▶ Task details:
Reproduce the following records word for word, omitting the pictures.

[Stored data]
╔══

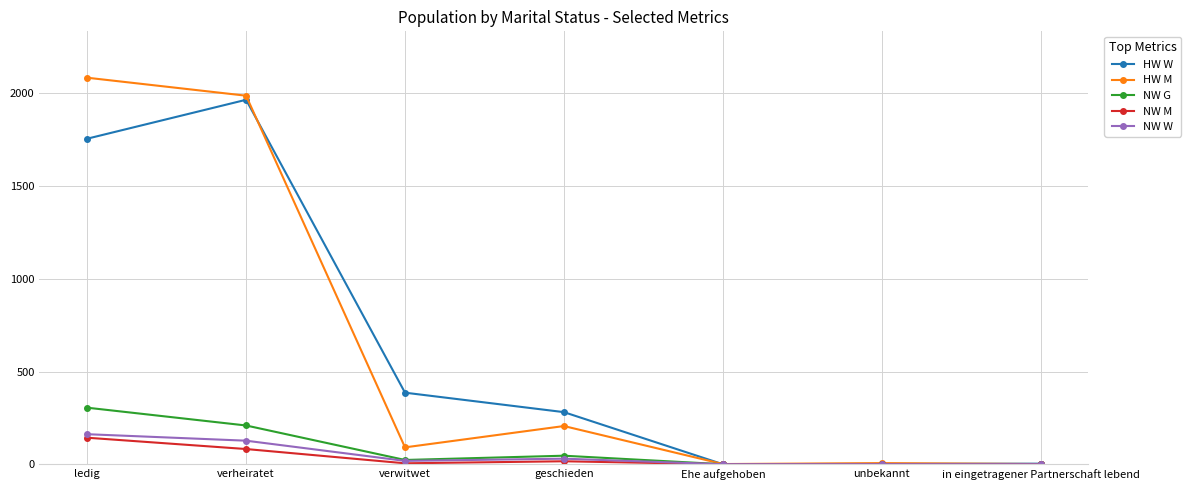

Where is HW M nearest to the value 1043?

geschieden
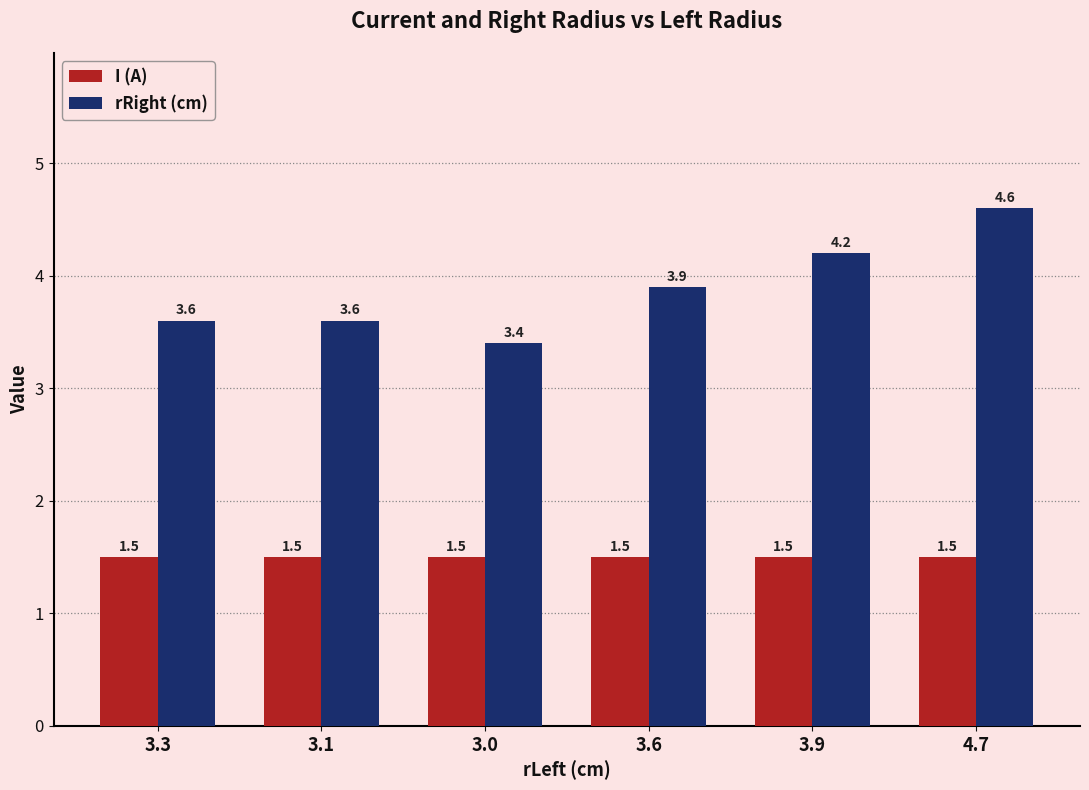

What is the value of the rRight (cm) bar at the 6th from the left?

4.6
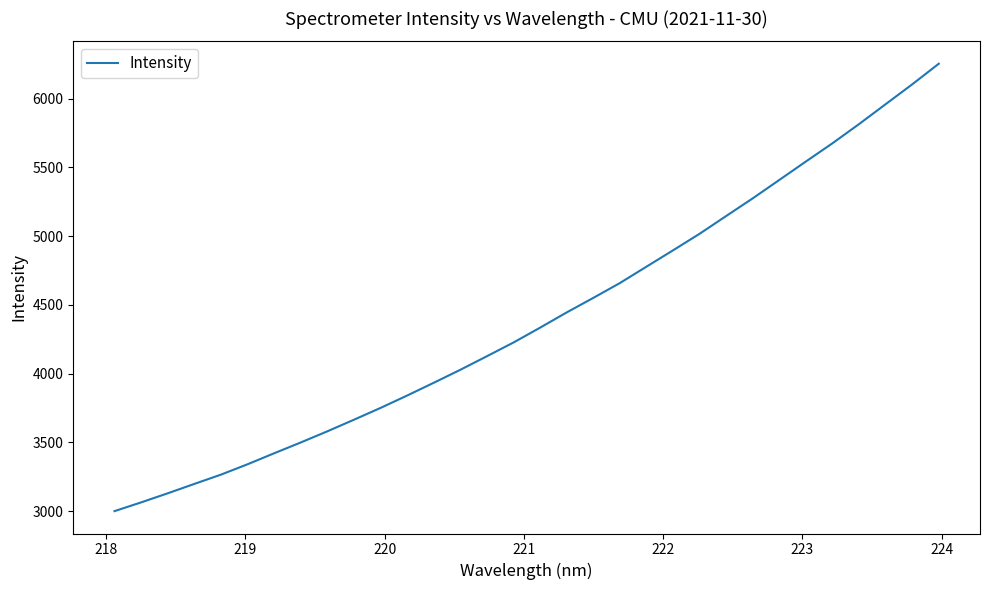

What is the difference between the maximum and minimum values?

3254.4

╚══

▶ Answer for the task:
Where is HW M nearest to the value 1043?

geschieden

What is the value of the rRight (cm) bar at the 6th from the left?

4.6

What is the difference between the maximum and minimum values?

3254.4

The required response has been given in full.